Chutkan, an immigrant from Jamaica, worked as both a trial attorney in private practice and a public defender in Washington, D.C., before she was appointed to the bench by President Obama in 2014. (She was confirmed 95-0, including support from a pre-MAGAfied Sen. Graham.)
Throughout the course of [the J-6] trials, Chutkan has repeatedly voiced her disgust for the actions of rioters on Jan. 6. “Every single time that I see videotape or hear recordings of what happened that day, I am struck anew with both the horror of what was going on that day and how close we came— how close we came to not fulfilling one of the basic functions of our democracy, which is a peaceful transfer of power, which we lecture other governments all over the world on and we’re supposed to be an example of, and we were not that day,” Chutkan said during the trial of Christine Priola, a rioter who appeared smiling on the Senate floor on Jan. 6. (Chutkan sentenced Priola to 15 months in prison.)
Chutkan also criticized “those in high office in this country” who’ve claimed the rioters were just “visitors exercising their First Amendment rights.” The statement was an implicit rebuke of Republicans who have argued that rioters were merely “tourists” at the Capitol. But Trump and his attorneys have also relied on First Amendment arguments in defending him from lawsuits and criminal charges related to the insurrection, claiming that his efforts to incite the riot and disrupt the count of electoral votes were protected speech.

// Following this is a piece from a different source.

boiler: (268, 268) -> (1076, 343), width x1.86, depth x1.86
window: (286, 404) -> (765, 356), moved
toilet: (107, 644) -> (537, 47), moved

Lawyers with experience in her courtroom are quick to warn others not to underestimate Chutkan, who can be obliging on procedural matters and empathetic with defendants but firm when it comes to handing down sentences.

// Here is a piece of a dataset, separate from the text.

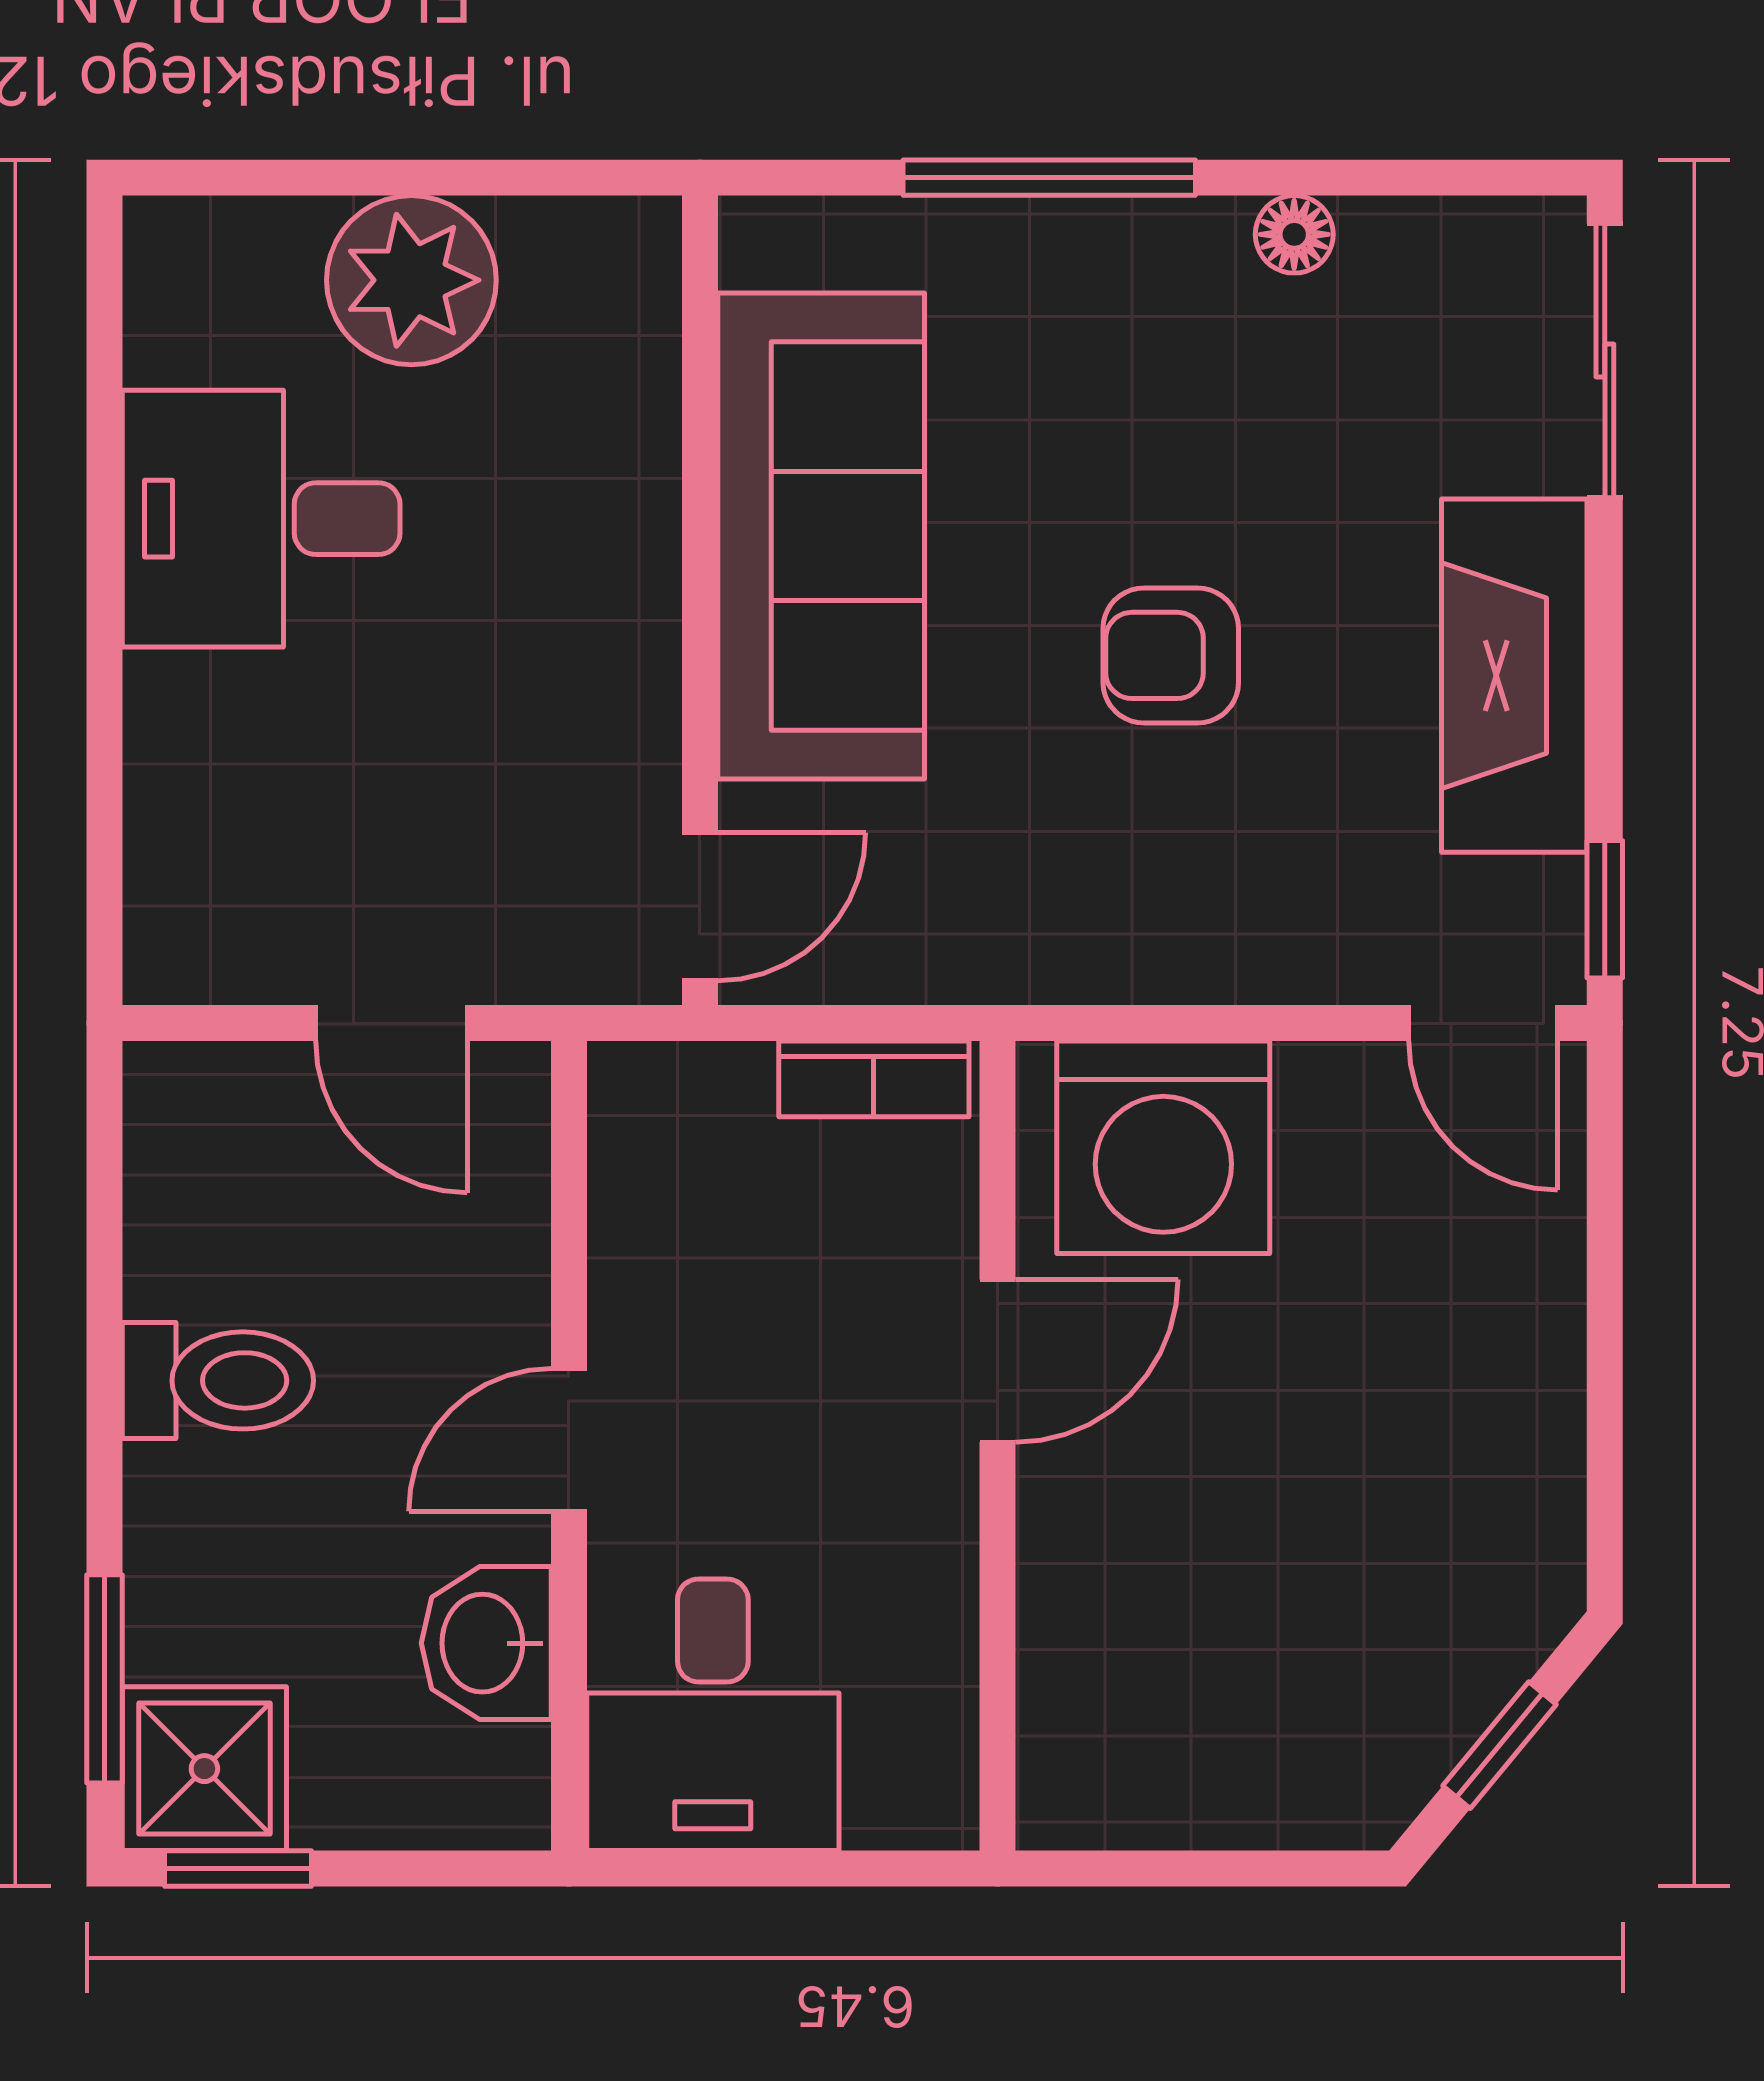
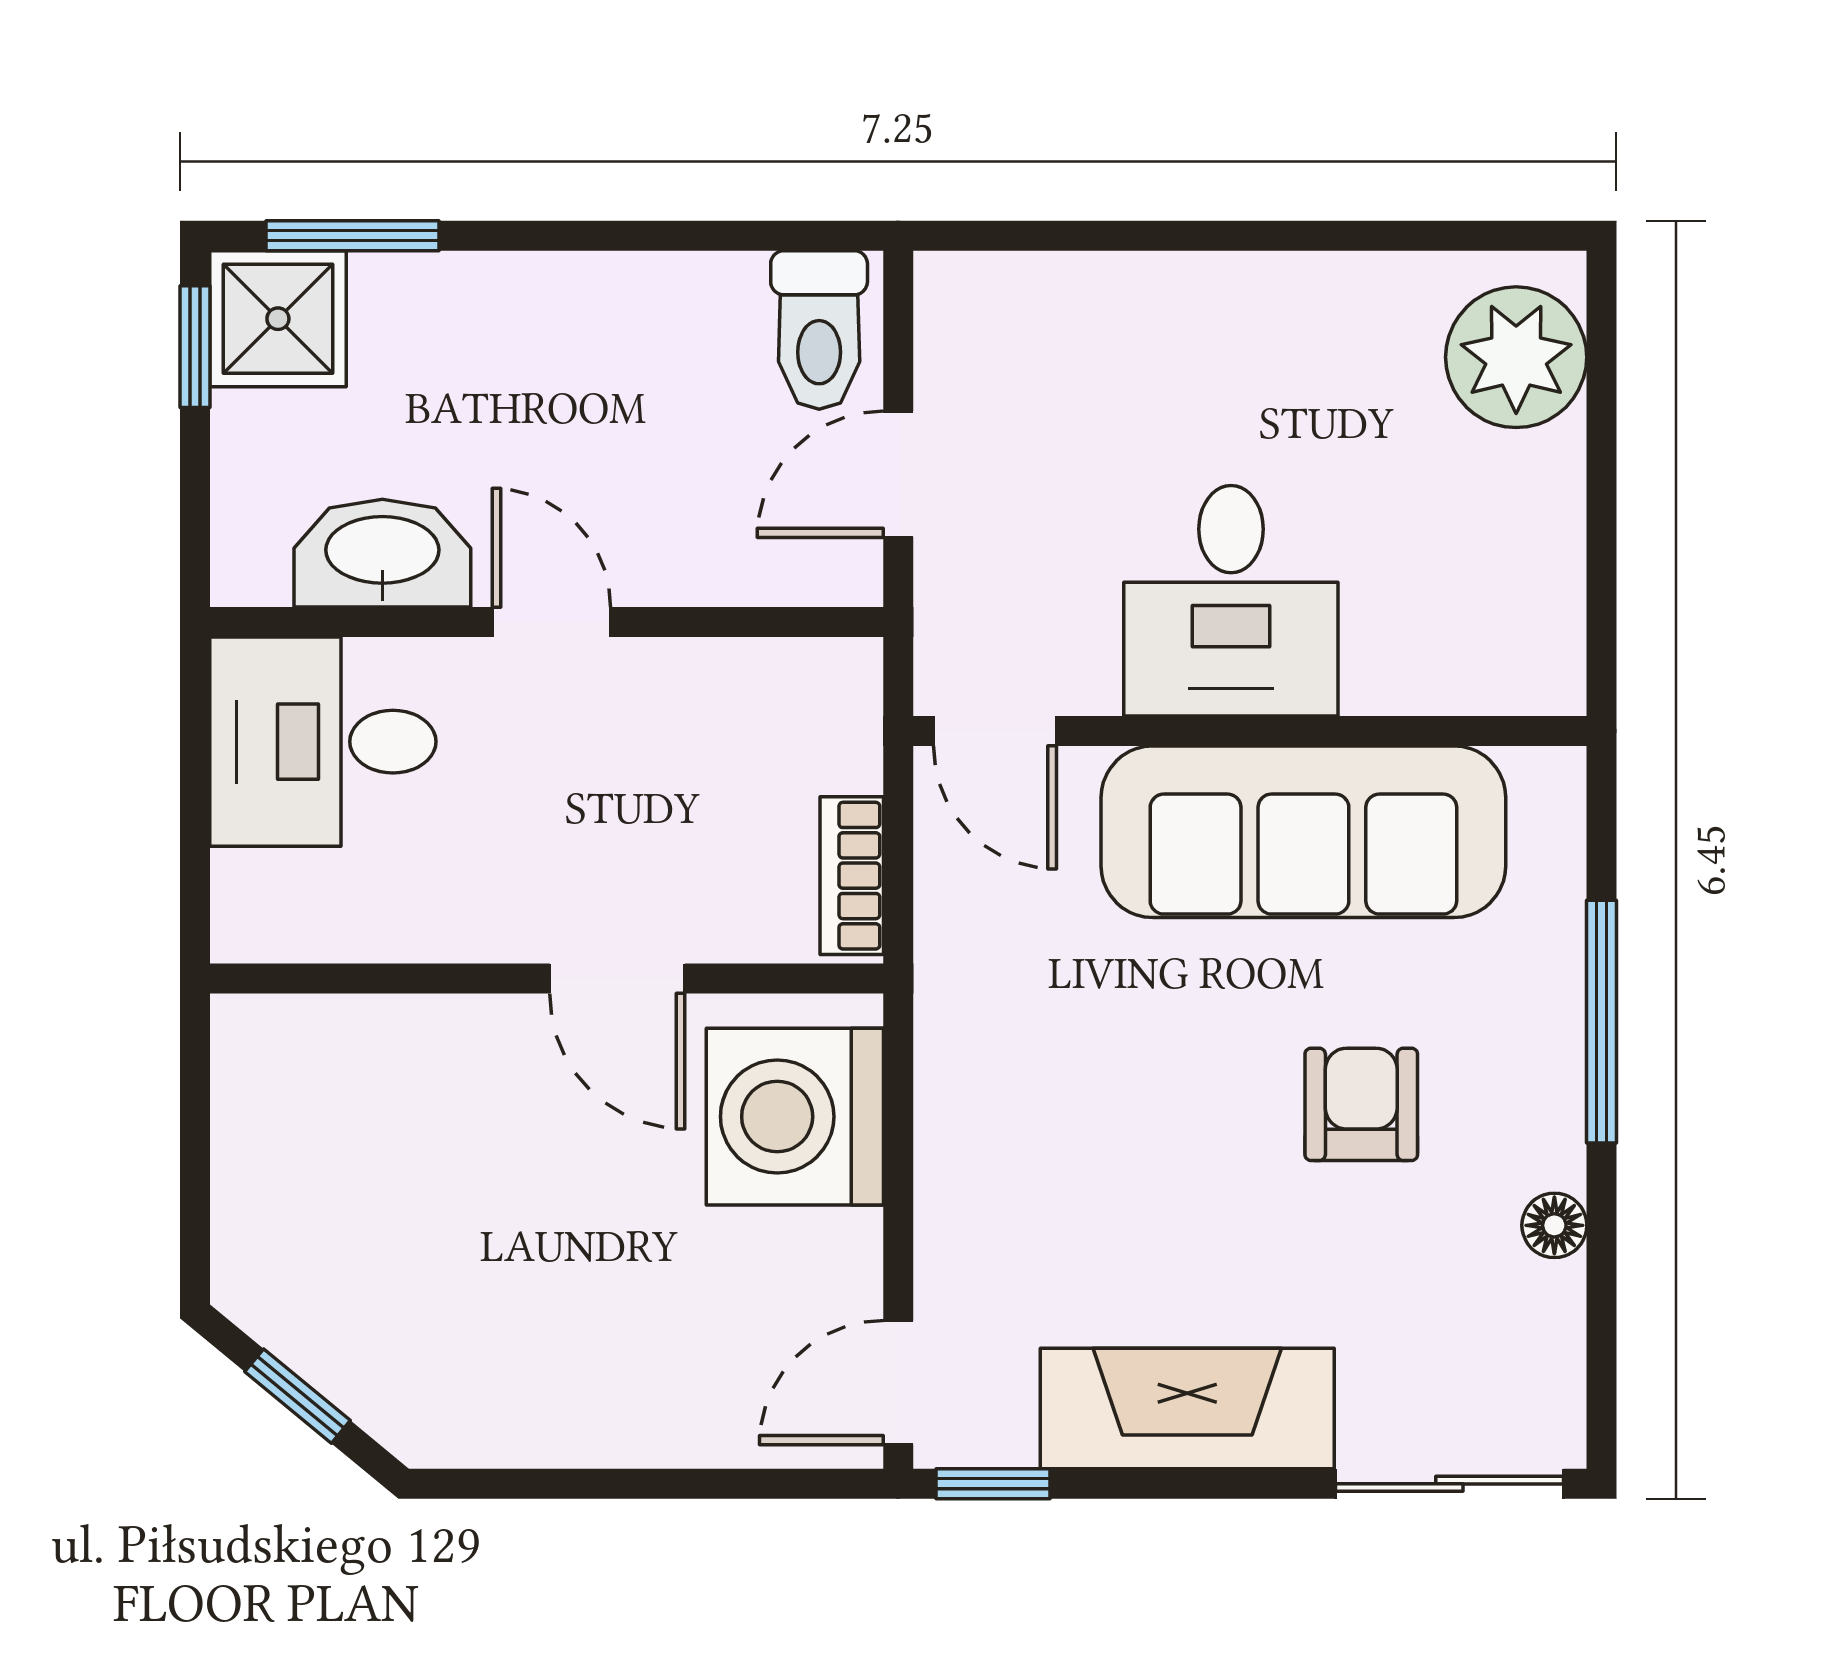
plant: (411, 280) -> (1516, 357), moved
desk: (261, 519) -> (1231, 601), moved, turned 180
armchair: (1171, 655) -> (1361, 1104), moved
toilet: (218, 1380) -> (819, 330), moved
washbasin: (486, 1643) -> (382, 553), width x1.38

…In the Mar-a-Lago classified documents case, Trump and his attorneys have sought to slow the trial down as much as possible in hopes of pushing it back after the election and, in Trump’s belief, his victory in the presidential race. But others who’ve argued before Chutkan say the case might move quicker than some expect.

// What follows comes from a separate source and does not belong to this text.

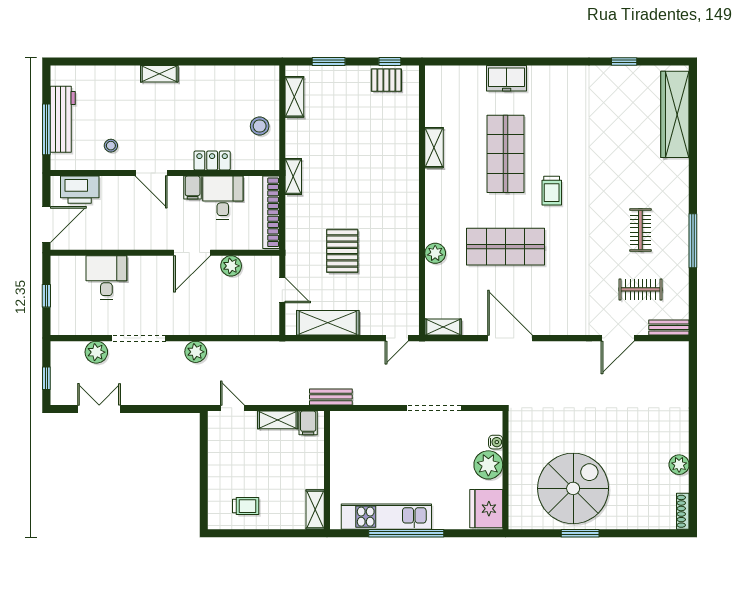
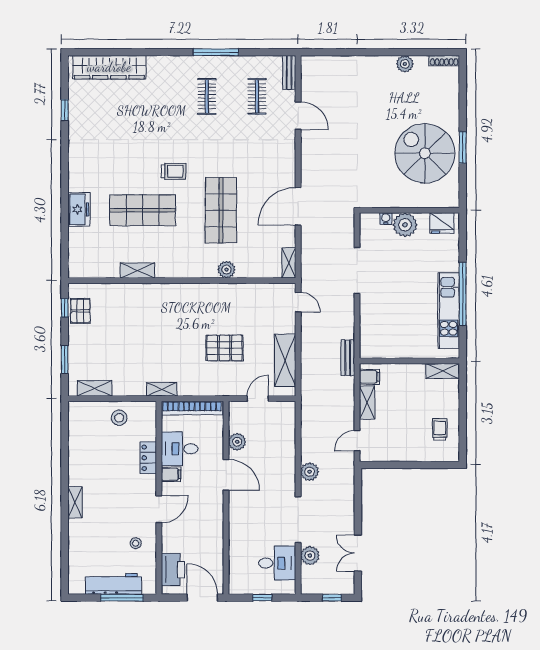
clothes rail: (640, 230) -> (207, 96), turned 90
desk: (106, 277) -> (277, 563), moved, turned 180
fridge: (486, 509) -> (442, 223), width x0.73, depth x0.75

“Judge Chutkan is an extremely competent judge who is fair to both sides in my experience. She is not swayed by partisan interests, public clamor, of fear of criticism,” says Charles Haskell, an attorney who has represented Jan. 6 defendants in her courtroom. “I would expect the case to move quickly.”
…She frequently describes sentencing as “the hardest part of my job and the part I like the least.” “I see these cases and people on the outside who aren’t in the system see these cases and they are like, Oh, they are all traitors, lock them up. They are all drug dealers, lock them up. It’s not that simple. Everyone is complicated.”
Chutkan made those comments in February while sentencing Jeffrey Finley, a West Virginia member of the Proud Boys. And in that case, she demonstrated that, for her, contrition matters.
Chutkan sentenced Finley to 75 days in prison and allowed him to serve the sentence in West Virginia, “to be close to his home, his mother, and his community,” noting during the sentencing that he displayed “genuine remorse” for his actions.
Trump continues to insist the 2020 election was stolen and that he did nothing wrong. He has suggested he’ll pardon Jan. 6 rioters if he retakes the White House in 2024. And after the indictment came down on Tuesday, his campaign put out a statement comparing it to Nazi Germany.

Trump wants a MAGA judge he appointed, like the crackpot in Florida who's already screwing up the classified documents case. And he wants to be tried in West Virginia, which happens to be the state that gave him the highest percentage of his votes, other than Wyoming in 2020. West Virginia was #1 in 2016.

1 Comment

Well TFG got Cannon in Florida, which Jack Smith has accepted so far, so Chutkan is the luck of the draw on this one. And the luck of the American people for sure. She will determine the trial date. She represents the law of the USA. She will hold democracy in her hands.